Treatment of Elevated Blood Urea Nitrogen (BUN) of 91
Hemodialysis is the primary treatment for severely elevated BUN of 91 mg/dL, as this level indicates advanced renal dysfunction requiring immediate intervention to reduce morbidity and mortality.
Understanding Elevated BUN
A BUN level of 91 mg/dL represents severe azotemia that requires urgent attention. BUN is a marker that reflects:
- Kidney function
- Hydration status
- Protein catabolism
- Cardiac function
Clinical Significance
Elevated BUN levels, particularly those >30 mg/dL, are independently associated with increased mortality risk 1. When BUN reaches 91 mg/dL, this represents a critical value that indicates:
- Severe renal dysfunction
- Possible uremic syndrome
- High risk for complications including encephalopathy, pericarditis, and bleeding
Treatment Algorithm
1. Immediate Interventions
- Initiate hemodialysis: For BUN of 91 mg/dL, prompt hemodialysis is indicated to reduce uremic toxins and correct fluid and electrolyte imbalances 2
- Assess volume status: Determine if patient is hypovolemic, euvolemic, or hypervolemic
- Evaluate caval index (CI) via bedside ultrasound (CI ≥60% suggests dehydration) 3
- Check for signs of fluid overload (edema, pulmonary congestion)
2. Treat Underlying Causes
If hypovolemic:
- Administer IV fluids (crystalloids)
- Monitor response with serial BUN measurements
- Caution: Avoid excessive fluid administration in heart failure patients
If hypervolemic or heart failure present:
If sepsis/infection present:
- Administer appropriate antibiotics
- Source control
- Hemodynamic support
3. Hemodialysis Prescription
For a BUN of 91 mg/dL, hemodialysis should be prescribed with the following considerations 2:
- Target Kt/V ≥1.2 or URR ≥65% (minimum delivered dose)

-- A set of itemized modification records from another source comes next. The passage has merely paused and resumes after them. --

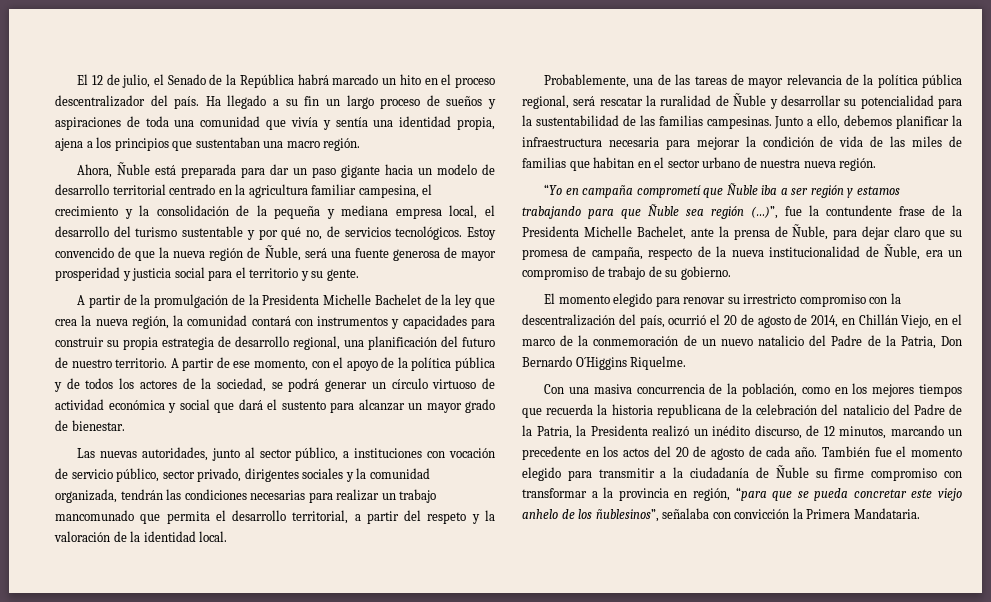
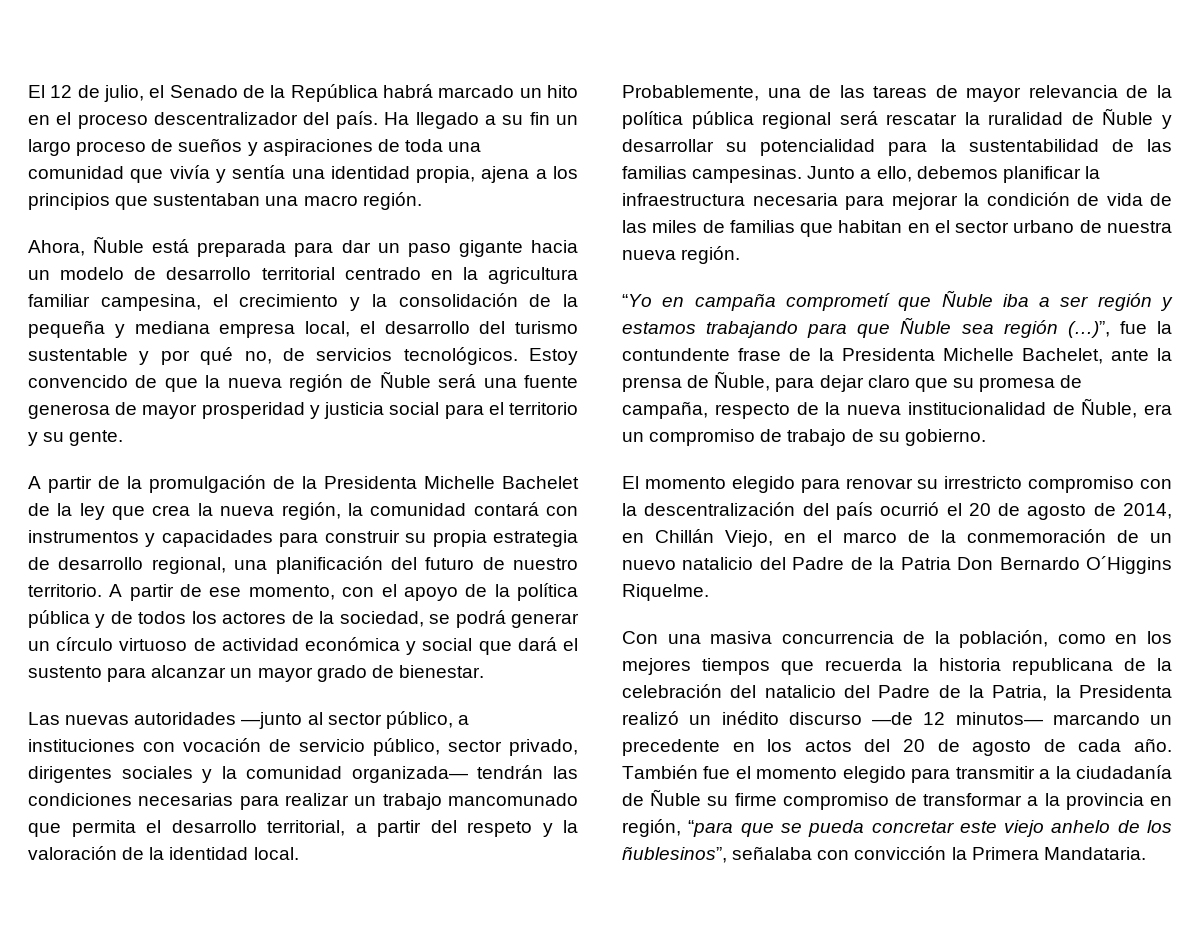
[264,245,301,261] Ñuble, -> [379,371,431,388] Ñuble
[141,447,240,461] autoridades, junto -> [134,712,303,729] autoridades —junto
[55,489,117,503] organizada, -> [351,766,468,783] organizada—
[522,95,569,109] regional, -> [762,112,832,129] regional
[639,315,665,328] país, -> [835,502,873,520] país
[900,336,936,349] Patria, -> [900,557,951,570] Patria
[754,425,886,439] discurso, de 12 minutos, -> [788,712,1043,725] discurso —de 12 minutos—
[944,471,962,478] con -> [895,793,917,806] de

- Prescribe higher than minimum values to ensure adequate delivery
- Monitor BUN sampling technique to ensure accurate measurements:
- Predialysis BUN drawn before dialysis begins without dilution
- Postdialysis BUN using slow flow/stop pump technique
- Both samples drawn during the same session
4. Monitoring Response
- Measure BUN and creatinine at least daily until significant improvement
- Monitor electrolytes, especially potassium, calcium, and phosphorus
- Assess fluid status regularly
- Evaluate for signs of uremic complications
Special Considerations
Disproportionate BUN Elevation
If BUN is disproportionately elevated compared to creatinine (BUN:Cr ratio >20:1), consider contributing factors 4:
- Hypovolemia
- Congestive heart failure
- Sepsis or shock
- High protein intake
- Gastrointestinal bleeding
- Catabolic states (burns, trauma, steroids)
Elderly Patients
Elderly patients are particularly susceptible to disproportionate BUN elevation due to 4, 5:
- Lower muscle mass
- Reduced renal reserve
- Higher mortality risk with elevated BUN
Common Pitfalls to Avoid
- Delaying hemodialysis: With BUN of 91 mg/dL, prompt initiation of renal replacement therapy is crucial
- Focusing solely on hydration: While volume status is important, addressing only hydration may be insufficient at this BUN level
- Inadequate dialysis prescription: Prescribe higher than minimum Kt/V to ensure adequate delivery 2
- Ignoring cardiac function: Heart failure often contributes to elevated BUN and requires specific management 2
- Overlooking sampling technique: Proper BUN sampling is essential for accurate assessment of dialysis adequacy 2
By following this algorithm, clinicians can effectively manage severely elevated BUN levels and reduce the associated morbidity and mortality risks.